This protocol involves testing the real-time antibacterial efficacy of antibiotics eluted from a polymeric device, which can aid in accurately determining effective formulations increasing their translational value. This method enables real-time antibacterial efficacy testing capability to monitor the longitudinal activity of drug-eluting materials, and to understand the range of antibacterial activity for a given implant formulation. This polymeric material is used in over 90%of total joint replacements as a bearing surface.
And these antibiotic-eluting formulations of it are developed as possible treatments for periprosthetic joint infections. This method can be used with any drug-eluting device, such as porous metals, degradable and non-degradable polymers, gels, and possibly particulate materials with material specific protocol modifications. To begin, culture the bacteria overnight in one milliliter of tryptic soy broth.
Then dilute the overnight grown bacterial suspension in sterile Mueller Hinton Broth, or MHB, and verify the viable bacterial count using the luminescence units before the start of the experiment as described in the manuscript. Place the virgin and drug loaded UHMWPE strips within a three-milliliter syringe. Then draw MHB-containing bacterial suspension into the syringe through the attached needle up to the 1.5 milliliter mark.
Place the syringe setup on a shaking incubator until the indicated time points of six hours, and then every day until day seven. After each indicated time point, take out the syringe setup and dispense the media in a two-milliliter tube. Perform a real-time microbial viability assay as described in the manuscript using 100 microliters of bacterial suspension.
After determining the viable bacteria count, calculate the colony forming units per milliliter from the luminescence units using the corresponding standard curve. To verify the absence of viable bacteria in the samples that showed luminescence values below the limit of detection, spread the culture on tryptic soy agar plates. Incubate the plates at 35 degrees Celsius overnight.
Then check the presence of colonies the next day. Centrifuge the remaining bacterial suspension. Gently aspirate the spent media.
Leave 100 microliters of supernatant in the tubes with unseen pellets. Resuspend the pelleted bacteria in fresh MHB. Vortex for 10 seconds to ensure complete resuspension.
Then draw the bacterial suspension into the same syringe setup through the attached needle. Begin by retrieving virgin and drug-loaded UHMWPE surfaces from the syringe setup after the completion of the study on day seven. Then transfer the surfaces to 1.5-milliliter tubes and rinse with one milliliter of sterile PBS three times.

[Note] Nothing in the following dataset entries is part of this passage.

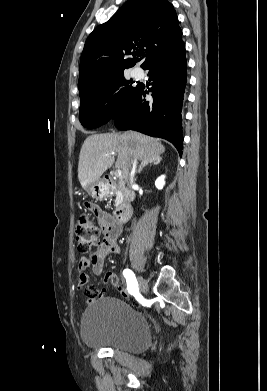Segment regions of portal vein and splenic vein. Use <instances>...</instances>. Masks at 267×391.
<instances>
[{
	"label": "portal vein and splenic vein",
	"instance_id": "18ae733b",
	"mask_svg": "<svg viewBox=\"0 0 267 391\" xmlns=\"http://www.w3.org/2000/svg\"><path fill=\"white\" fill-rule=\"evenodd\" d=\"M114 155V153H112ZM115 176L117 177H122V171L121 170H116L115 171Z\"/></svg>",
	"mask_w": 267,
	"mask_h": 391
}]
</instances>
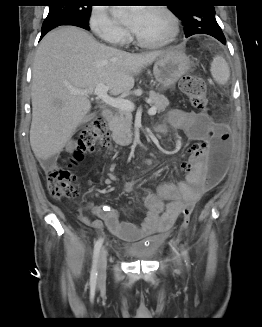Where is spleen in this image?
<instances>
[{
  "label": "spleen",
  "instance_id": "3e777b00",
  "mask_svg": "<svg viewBox=\"0 0 262 327\" xmlns=\"http://www.w3.org/2000/svg\"><path fill=\"white\" fill-rule=\"evenodd\" d=\"M210 72L213 79L220 85L227 83L230 77V70L225 59L219 55L213 58Z\"/></svg>",
  "mask_w": 262,
  "mask_h": 327
}]
</instances>
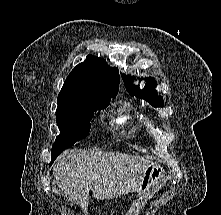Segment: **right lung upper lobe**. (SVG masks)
Returning a JSON list of instances; mask_svg holds the SVG:
<instances>
[{
    "label": "right lung upper lobe",
    "instance_id": "1",
    "mask_svg": "<svg viewBox=\"0 0 221 215\" xmlns=\"http://www.w3.org/2000/svg\"><path fill=\"white\" fill-rule=\"evenodd\" d=\"M119 72L93 55L78 64L66 78L58 95V106L81 105L116 96Z\"/></svg>",
    "mask_w": 221,
    "mask_h": 215
}]
</instances>
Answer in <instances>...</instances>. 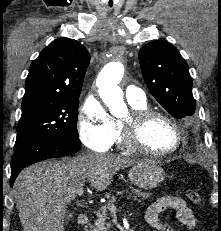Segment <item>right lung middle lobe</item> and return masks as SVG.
<instances>
[{
  "instance_id": "right-lung-middle-lobe-1",
  "label": "right lung middle lobe",
  "mask_w": 221,
  "mask_h": 231,
  "mask_svg": "<svg viewBox=\"0 0 221 231\" xmlns=\"http://www.w3.org/2000/svg\"><path fill=\"white\" fill-rule=\"evenodd\" d=\"M79 97H38L22 102L14 151L44 138L78 141Z\"/></svg>"
}]
</instances>
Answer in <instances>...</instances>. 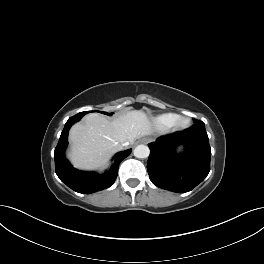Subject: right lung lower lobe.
Segmentation results:
<instances>
[{
    "instance_id": "right-lung-lower-lobe-1",
    "label": "right lung lower lobe",
    "mask_w": 264,
    "mask_h": 264,
    "mask_svg": "<svg viewBox=\"0 0 264 264\" xmlns=\"http://www.w3.org/2000/svg\"><path fill=\"white\" fill-rule=\"evenodd\" d=\"M82 116L83 115L77 114L73 117H70L66 122L54 152L55 170L60 180L63 181L68 187L78 193L89 194L109 188L113 185L117 178L119 164L131 153V149L117 153L114 156V162L112 166L103 174L84 172L73 168L72 165L66 160L64 153L68 143V131L72 124L79 121Z\"/></svg>"
}]
</instances>
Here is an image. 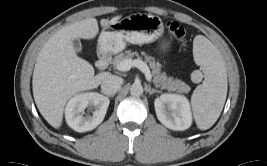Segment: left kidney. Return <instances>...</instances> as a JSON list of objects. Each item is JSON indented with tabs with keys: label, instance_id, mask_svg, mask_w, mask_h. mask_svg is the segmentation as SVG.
I'll use <instances>...</instances> for the list:
<instances>
[{
	"label": "left kidney",
	"instance_id": "1",
	"mask_svg": "<svg viewBox=\"0 0 267 166\" xmlns=\"http://www.w3.org/2000/svg\"><path fill=\"white\" fill-rule=\"evenodd\" d=\"M154 107L158 120L171 130L183 131L192 124L190 104L185 96L162 94L155 99Z\"/></svg>",
	"mask_w": 267,
	"mask_h": 166
}]
</instances>
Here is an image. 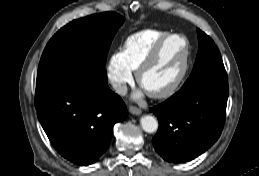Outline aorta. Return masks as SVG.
I'll list each match as a JSON object with an SVG mask.
<instances>
[{
    "label": "aorta",
    "mask_w": 259,
    "mask_h": 176,
    "mask_svg": "<svg viewBox=\"0 0 259 176\" xmlns=\"http://www.w3.org/2000/svg\"><path fill=\"white\" fill-rule=\"evenodd\" d=\"M140 124L143 130L147 133H154L158 129V121L151 115L142 116Z\"/></svg>",
    "instance_id": "aorta-1"
}]
</instances>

Sonicate the surface for 40 minutes in one milliliter of sterile PBS. Determine adherent bacteria viability by performing a luminesce assay on 100 microliters of the sonicated sample. The drug release from vancomycin and gentamicin-loaded UHMWPE demonstrated a burst release at six hours followed by a steady release rate with a concentration greater than the minimum inhibitory concentration until seven days.

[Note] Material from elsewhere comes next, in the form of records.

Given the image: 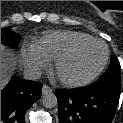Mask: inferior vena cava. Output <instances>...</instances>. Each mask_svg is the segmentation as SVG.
I'll return each instance as SVG.
<instances>
[{
	"label": "inferior vena cava",
	"mask_w": 123,
	"mask_h": 123,
	"mask_svg": "<svg viewBox=\"0 0 123 123\" xmlns=\"http://www.w3.org/2000/svg\"><path fill=\"white\" fill-rule=\"evenodd\" d=\"M41 75V70L35 67H27L23 71V76L26 80H36L39 79Z\"/></svg>",
	"instance_id": "inferior-vena-cava-1"
}]
</instances>
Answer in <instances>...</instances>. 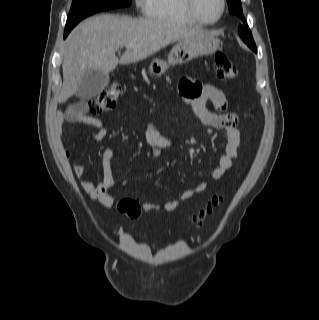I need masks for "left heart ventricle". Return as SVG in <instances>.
I'll list each match as a JSON object with an SVG mask.
<instances>
[{
	"mask_svg": "<svg viewBox=\"0 0 319 320\" xmlns=\"http://www.w3.org/2000/svg\"><path fill=\"white\" fill-rule=\"evenodd\" d=\"M195 1V7L200 17L205 20H214L218 17L221 8L220 0Z\"/></svg>",
	"mask_w": 319,
	"mask_h": 320,
	"instance_id": "1",
	"label": "left heart ventricle"
}]
</instances>
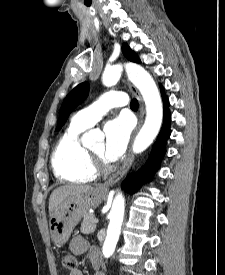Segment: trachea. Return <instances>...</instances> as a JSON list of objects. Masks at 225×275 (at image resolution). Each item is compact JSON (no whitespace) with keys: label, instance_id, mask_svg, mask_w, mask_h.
<instances>
[{"label":"trachea","instance_id":"1","mask_svg":"<svg viewBox=\"0 0 225 275\" xmlns=\"http://www.w3.org/2000/svg\"><path fill=\"white\" fill-rule=\"evenodd\" d=\"M130 107L132 109H137L138 108V101L136 99H133L130 103Z\"/></svg>","mask_w":225,"mask_h":275}]
</instances>
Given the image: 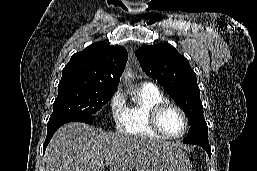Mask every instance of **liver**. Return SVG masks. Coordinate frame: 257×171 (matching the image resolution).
<instances>
[{
    "label": "liver",
    "instance_id": "6515ba94",
    "mask_svg": "<svg viewBox=\"0 0 257 171\" xmlns=\"http://www.w3.org/2000/svg\"><path fill=\"white\" fill-rule=\"evenodd\" d=\"M170 142L104 132L70 122L58 129L45 154L46 171H132L144 152Z\"/></svg>",
    "mask_w": 257,
    "mask_h": 171
}]
</instances>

UHMWPE with vancomycin and gentamicin demonstrated more than three-log reduction for susceptible ATCC 12600 starting at six hours and complete eradication was observed at day three. For the gentamicin-susceptible and vancomycin-intermediate strain, L1163, both drug-eluting materials caused more than three-log reduction at six hours and no colony growth was observed on day one. Gentamicin elution from UHMWPE did not affect the bacterial viability of the gentamicin-resistant and vancomycin-intermediate strain, L1101.
On the contrary, vancomycin elution from UHMWPE significantly reduced bacterial viability at six hours. The surfaces of both, gentamicin and vancomycin-eluting UHMWPE showed no viable adherent bacteria when exposed to susceptible and intermediate resistance strains after day seven. However, some viable bacteria were present on gentamicin-eluting UHMWPE exposed to gentamicin-resistant L1101.

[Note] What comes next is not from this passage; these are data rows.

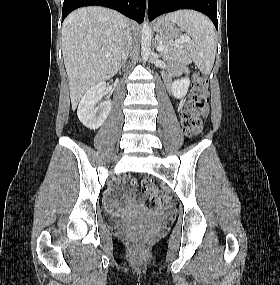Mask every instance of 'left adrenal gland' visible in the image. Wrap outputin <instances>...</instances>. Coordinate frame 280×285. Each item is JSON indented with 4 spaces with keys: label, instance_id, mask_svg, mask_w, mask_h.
<instances>
[{
    "label": "left adrenal gland",
    "instance_id": "left-adrenal-gland-1",
    "mask_svg": "<svg viewBox=\"0 0 280 285\" xmlns=\"http://www.w3.org/2000/svg\"><path fill=\"white\" fill-rule=\"evenodd\" d=\"M154 47H155V48L157 47V42H156V40L154 41Z\"/></svg>",
    "mask_w": 280,
    "mask_h": 285
}]
</instances>
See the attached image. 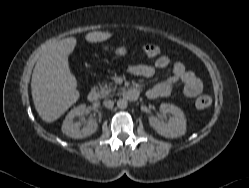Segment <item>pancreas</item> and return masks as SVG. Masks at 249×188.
<instances>
[{"instance_id": "cf45deb5", "label": "pancreas", "mask_w": 249, "mask_h": 188, "mask_svg": "<svg viewBox=\"0 0 249 188\" xmlns=\"http://www.w3.org/2000/svg\"><path fill=\"white\" fill-rule=\"evenodd\" d=\"M99 87H100L101 98L108 97L110 95V93L115 90V87L113 88L112 84H107V83L100 84Z\"/></svg>"}]
</instances>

The surface of control virgin polyethylene showed viable adherent bacteria when exposed to each strain. The separation of spent media at each time point facilitating carryover of the microbial population is crucial to simulate the sustained exposure to the antibiotics. While an improvement on static methods, this semi-static simulation method can be followed up with a continuous setup to understand further the activity kinetics of novel drug formulations against infections.
The protocol has enabled us to capture the effect of drug elution on strain-dependent bacterial dynamics. It enhances the tools for the efficacy evaluation of sustained antibiotic delivery devices.